> _Given task 1_
Reproduce word for word the thread about the failing nightly unit test, starting with "[unit-test] --- FAIL: TestReconcile_ExplicitDefaultSA/success" and going on through "the random behaviour.".
> _Given task 2_
Pick up the thread about the flaky nightly unit test after its final sentence and write what comes next.

======== Supplied passage ========

Nightly build unit test passes
Nightly build unit test failed:
TaskRun is: pipeline-release-nightly-gkd24-unit-tests-l2pdb
Failure:
--- FAIL: TestReconcile_ExplicitDefaultSA/success (0.08s)
Tekton Pipeline version: v0.13.2
I tried to reproduce this locally and failed:
go test -race -cover -count=10 -run="TestReconcile_ExplicitDefaultSA" ./pkg/reconciler/taskrun
@dibyom any logs below the FAIL: ? (to see where did it fail)
/area testing
Nothing unfortunately:
[unit-test] --- FAIL: TestReconcile_ExplicitDefaultSA (0.14s)
[unit-test] --- FAIL: TestReconcile_ExplicitDefaultSA/success (0.08s)
[unit-test] FAIL
[unit-test] FAIL github.com/tektoncd/pipeline/pkg/reconciler/taskrun 22.590s
[unit-test] FAIL
The command I used is (you have to be connected to the dogfooding cluster) :
tkn tr logs pipeline-release-nightly-gkd24-unit-tests-l2pdb
This looks like it's passing now: https://dashboard.dogfooding.tekton.dev/#/namespaces/default/pipelineruns/pipeline-release-nightly-snb9k
Should this be closed/dropped in priority? It's marked critical-urgent still
I think the point was that this is non-deterministic - let's leave it open until we feel we understand why the race occurred.
This test has failed during nightlies on two of my build cop rotations in a row. I'll assign this to myself and see if I can figure out what's triggering the random behaviour.
Error capture from latest nightly: https://gist.github.com/sbwsg/ce24e70e389e205dcb9d0890afc4193c
* failed to create task run pod "test-taskrun-run-success": translating TaskSpec to Pod: serviceaccounts "default" not found. Maybe missing or invalid Task foo/test-task
I'm not able to reproduce this. Tried with various combinations of -cpu, -race and -count with no failures. I'm going to unassign myself because I'm not sure how to make progress.
fyi this test failed again last night: https://dashboard.dogfooding.tekton.dev/#/namespaces/default/pipelineruns/pipeline-release-nightly-h75d5
Closing for now. We've merged a couple fixes towards this so should reopen or start a new one if we see the problem surface again.

======== Excerpted records ========

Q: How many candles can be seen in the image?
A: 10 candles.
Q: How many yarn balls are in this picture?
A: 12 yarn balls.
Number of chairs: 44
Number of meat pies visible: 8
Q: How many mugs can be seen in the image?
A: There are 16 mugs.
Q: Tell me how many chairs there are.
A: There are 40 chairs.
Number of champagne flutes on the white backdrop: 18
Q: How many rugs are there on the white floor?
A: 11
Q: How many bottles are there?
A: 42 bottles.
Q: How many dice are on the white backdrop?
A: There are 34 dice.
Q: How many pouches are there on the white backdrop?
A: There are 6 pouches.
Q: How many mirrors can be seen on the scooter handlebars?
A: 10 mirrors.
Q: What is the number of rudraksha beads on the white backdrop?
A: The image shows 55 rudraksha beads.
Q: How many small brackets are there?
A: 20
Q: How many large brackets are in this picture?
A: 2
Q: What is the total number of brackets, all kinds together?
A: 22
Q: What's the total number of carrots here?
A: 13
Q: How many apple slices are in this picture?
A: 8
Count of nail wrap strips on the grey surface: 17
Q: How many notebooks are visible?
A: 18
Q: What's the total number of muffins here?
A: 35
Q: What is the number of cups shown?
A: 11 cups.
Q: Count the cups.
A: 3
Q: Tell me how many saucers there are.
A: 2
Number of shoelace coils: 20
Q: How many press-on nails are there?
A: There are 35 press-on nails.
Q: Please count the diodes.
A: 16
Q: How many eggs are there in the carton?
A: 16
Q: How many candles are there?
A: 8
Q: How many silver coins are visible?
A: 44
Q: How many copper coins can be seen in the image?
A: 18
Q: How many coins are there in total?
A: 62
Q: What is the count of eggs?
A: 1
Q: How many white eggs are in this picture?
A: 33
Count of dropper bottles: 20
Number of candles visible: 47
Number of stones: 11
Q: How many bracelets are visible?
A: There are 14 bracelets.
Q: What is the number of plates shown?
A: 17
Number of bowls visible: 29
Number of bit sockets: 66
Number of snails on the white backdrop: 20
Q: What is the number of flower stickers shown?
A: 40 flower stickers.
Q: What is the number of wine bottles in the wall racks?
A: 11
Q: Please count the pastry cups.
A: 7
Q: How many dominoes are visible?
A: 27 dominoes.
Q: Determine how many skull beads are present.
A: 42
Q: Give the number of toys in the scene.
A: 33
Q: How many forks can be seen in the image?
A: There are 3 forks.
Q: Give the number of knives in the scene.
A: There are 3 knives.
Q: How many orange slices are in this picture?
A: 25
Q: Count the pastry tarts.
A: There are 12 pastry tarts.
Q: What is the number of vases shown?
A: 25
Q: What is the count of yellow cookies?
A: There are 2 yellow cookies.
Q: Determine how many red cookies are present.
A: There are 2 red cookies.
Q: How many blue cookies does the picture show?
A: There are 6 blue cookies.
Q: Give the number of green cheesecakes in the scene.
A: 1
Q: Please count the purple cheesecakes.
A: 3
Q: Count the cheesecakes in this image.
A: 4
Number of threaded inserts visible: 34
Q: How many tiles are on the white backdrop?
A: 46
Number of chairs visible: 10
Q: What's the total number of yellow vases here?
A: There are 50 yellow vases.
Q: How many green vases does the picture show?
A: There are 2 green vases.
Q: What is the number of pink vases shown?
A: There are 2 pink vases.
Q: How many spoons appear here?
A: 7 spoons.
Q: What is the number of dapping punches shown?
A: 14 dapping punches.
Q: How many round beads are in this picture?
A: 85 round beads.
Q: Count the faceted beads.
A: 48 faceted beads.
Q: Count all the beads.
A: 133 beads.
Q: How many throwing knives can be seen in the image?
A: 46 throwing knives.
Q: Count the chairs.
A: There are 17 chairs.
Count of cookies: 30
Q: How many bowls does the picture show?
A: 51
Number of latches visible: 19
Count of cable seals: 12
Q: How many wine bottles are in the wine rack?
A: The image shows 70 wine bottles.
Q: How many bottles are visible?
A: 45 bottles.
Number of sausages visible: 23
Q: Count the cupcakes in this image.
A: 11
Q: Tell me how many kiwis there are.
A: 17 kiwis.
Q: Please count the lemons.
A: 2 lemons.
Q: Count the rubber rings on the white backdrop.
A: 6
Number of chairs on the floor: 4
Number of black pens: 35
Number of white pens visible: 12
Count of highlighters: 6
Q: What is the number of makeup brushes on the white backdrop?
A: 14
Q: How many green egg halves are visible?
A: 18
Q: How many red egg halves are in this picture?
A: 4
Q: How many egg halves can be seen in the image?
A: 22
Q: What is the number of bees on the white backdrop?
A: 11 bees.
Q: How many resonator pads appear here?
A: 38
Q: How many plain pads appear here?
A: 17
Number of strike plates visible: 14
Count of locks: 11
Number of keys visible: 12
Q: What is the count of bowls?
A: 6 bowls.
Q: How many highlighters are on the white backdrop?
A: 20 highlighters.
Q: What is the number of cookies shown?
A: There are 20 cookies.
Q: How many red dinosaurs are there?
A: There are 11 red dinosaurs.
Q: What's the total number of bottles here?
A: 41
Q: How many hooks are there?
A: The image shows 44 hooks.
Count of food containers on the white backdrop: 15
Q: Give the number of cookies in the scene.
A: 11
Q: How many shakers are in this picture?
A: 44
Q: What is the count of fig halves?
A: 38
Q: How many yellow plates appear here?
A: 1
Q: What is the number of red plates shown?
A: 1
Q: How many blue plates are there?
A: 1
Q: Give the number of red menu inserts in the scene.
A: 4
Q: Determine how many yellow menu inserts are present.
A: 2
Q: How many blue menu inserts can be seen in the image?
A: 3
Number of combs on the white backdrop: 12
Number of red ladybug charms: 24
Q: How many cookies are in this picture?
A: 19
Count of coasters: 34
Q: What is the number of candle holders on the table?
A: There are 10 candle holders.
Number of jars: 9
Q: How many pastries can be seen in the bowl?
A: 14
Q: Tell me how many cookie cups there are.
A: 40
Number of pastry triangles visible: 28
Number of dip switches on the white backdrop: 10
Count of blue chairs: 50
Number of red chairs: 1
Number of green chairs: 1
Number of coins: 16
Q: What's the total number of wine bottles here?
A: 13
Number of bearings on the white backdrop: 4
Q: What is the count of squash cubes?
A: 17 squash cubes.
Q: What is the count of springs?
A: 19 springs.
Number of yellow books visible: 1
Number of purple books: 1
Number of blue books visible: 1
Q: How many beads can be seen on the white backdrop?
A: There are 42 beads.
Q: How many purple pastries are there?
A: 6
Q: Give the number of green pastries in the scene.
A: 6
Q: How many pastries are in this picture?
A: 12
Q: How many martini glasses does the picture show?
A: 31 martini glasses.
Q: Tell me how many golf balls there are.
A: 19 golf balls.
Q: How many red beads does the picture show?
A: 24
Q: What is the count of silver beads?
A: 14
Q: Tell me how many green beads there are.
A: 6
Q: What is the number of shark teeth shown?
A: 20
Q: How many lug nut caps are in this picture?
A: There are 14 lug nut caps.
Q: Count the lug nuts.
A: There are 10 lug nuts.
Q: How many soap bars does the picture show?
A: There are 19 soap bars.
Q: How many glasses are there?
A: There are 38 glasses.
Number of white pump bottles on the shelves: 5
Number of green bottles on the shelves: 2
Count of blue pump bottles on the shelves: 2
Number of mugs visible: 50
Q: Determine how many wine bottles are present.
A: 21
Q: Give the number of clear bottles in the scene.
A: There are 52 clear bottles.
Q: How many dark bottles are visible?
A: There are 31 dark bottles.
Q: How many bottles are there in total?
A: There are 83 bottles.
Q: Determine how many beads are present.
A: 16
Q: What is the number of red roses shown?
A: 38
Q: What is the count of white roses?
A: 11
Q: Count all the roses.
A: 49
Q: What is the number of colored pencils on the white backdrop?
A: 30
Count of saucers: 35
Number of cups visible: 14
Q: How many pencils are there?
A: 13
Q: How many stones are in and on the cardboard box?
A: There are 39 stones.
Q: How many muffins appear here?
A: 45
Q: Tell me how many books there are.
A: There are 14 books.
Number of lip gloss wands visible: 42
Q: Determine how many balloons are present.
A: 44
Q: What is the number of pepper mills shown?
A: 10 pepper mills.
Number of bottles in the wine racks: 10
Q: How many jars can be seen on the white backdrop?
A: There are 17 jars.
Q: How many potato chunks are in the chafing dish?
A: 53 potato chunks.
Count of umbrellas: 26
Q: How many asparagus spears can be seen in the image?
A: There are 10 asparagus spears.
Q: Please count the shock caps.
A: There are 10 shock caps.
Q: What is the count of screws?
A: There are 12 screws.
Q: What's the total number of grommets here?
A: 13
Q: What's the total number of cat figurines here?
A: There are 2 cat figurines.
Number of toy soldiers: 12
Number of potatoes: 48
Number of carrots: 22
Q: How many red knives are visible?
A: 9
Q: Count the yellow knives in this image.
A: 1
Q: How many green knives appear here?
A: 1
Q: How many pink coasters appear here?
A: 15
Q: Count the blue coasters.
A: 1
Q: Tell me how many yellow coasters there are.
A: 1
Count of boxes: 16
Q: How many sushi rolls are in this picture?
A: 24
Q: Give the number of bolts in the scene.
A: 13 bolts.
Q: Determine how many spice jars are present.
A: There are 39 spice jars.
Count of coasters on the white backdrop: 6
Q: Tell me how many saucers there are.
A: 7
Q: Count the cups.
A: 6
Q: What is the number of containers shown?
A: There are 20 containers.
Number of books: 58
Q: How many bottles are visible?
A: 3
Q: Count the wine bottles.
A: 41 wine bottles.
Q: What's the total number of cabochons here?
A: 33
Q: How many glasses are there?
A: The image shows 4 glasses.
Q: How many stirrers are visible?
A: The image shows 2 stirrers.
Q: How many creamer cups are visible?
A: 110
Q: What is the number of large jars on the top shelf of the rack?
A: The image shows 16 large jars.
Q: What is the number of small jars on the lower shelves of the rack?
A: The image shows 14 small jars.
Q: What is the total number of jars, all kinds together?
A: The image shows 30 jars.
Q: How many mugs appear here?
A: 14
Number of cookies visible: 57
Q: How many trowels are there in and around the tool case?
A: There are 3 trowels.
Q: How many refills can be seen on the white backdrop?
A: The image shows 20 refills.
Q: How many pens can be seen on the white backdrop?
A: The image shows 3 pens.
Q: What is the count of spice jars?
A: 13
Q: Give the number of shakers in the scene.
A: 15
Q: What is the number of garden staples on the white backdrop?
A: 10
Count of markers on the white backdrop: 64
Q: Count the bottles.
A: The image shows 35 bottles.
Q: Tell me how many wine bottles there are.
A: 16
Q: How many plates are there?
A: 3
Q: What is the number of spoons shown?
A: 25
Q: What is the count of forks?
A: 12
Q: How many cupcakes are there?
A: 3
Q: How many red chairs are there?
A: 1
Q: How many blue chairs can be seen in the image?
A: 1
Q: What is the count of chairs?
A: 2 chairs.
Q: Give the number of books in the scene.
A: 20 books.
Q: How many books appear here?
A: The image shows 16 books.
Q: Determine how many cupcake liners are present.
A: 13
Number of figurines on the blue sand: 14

========

> _Final result 1_
[unit-test] --- FAIL: TestReconcile_ExplicitDefaultSA/success (0.08s)
[unit-test] FAIL
[unit-test] FAIL github.com/tektoncd/pipeline/pkg/reconciler/taskrun 22.590s
[unit-test] FAIL
The command I used is (you have to be connected to the dogfooding cluster) :
tkn tr logs pipeline-release-nightly-gkd24-unit-tests-l2pdb
This looks like it's passing now: https://dashboard.dogfooding.tekton.dev/#/namespaces/default/pipelineruns/pipeline-release-nightly-snb9k
Should this be closed/dropped in priority? It's marked critical-urgent still
I think the point was that this is non-deterministic - let's leave it open until we feel we understand why the race occurred.
This test has failed during nightlies on two of my build cop rotations in a row. I'll assign this to myself and see if I can figure out what's triggering the random behaviour.

> _Final result 2_
Nice!!! Thanks @sbwsg and @jerop :D
Looks like this failed last night (https://dashboard.dogfooding.tekton.dev/#/namespaces/default/pipelineruns/pipeline-release-nightly-qnsg6?pipelineTask=unit-tests&step=unit-test):
[unit-test] 2020-10-09T02:04:12.139Z ERROR TestReconcile_ExplicitDefaultSA/success taskrun/reconciler.go:294 Returned an error {"targetMethod": "ReconcileKind", "targetMethod": "ReconcileKind", "error": "1 error occurred:\n\t* failed to create task run pod \"test-taskrun-run-success\": translating TaskSpec to Pod: serviceaccounts \"default\" not found. Maybe missing or invalid Task foo/test-task\n\n"}
[unit-test] github.com/tektoncd/pipeline/pkg/client/injection/reconciler/pipeline/v1beta1/taskrun.(*reconcilerImpl).Reconcile
[unit-test] /workspace/src/github.com/tektoncd/pipeline/pkg/client/injection/reconciler/pipeline/v1beta1/taskrun/reconciler.go:294
[unit-test] github.com/tektoncd/pipeline/pkg/reconciler/taskrun.TestReconcile_ExplicitDefaultSA.func1
[unit-test] /workspace/src/github.com/tektoncd/pipeline/pkg/reconciler/taskrun/taskrun_test.go:532
[unit-test] testing.tRunner
[unit-test] /usr/local/go/src/testing/testing.go:1127
[unit-test] taskrun_test.go:533: expected no error. Got error 1 error occurred:
[unit-test] * failed to create task run pod "test-taskrun-run-success": translating TaskSpec to Pod: serviceaccounts "default" not found. Maybe missing or invalid Task foo/test-task
...
[unit-test] --- FAIL: TestReconcile_ExplicitDefaultSA (0.17s)
[unit-test] --- FAIL: TestReconcile_ExplicitDefaultSA/success (0.03s)
[unit-test] --- PASS: TestReconcile_ExplicitDefaultSA/serviceaccount (0.14s)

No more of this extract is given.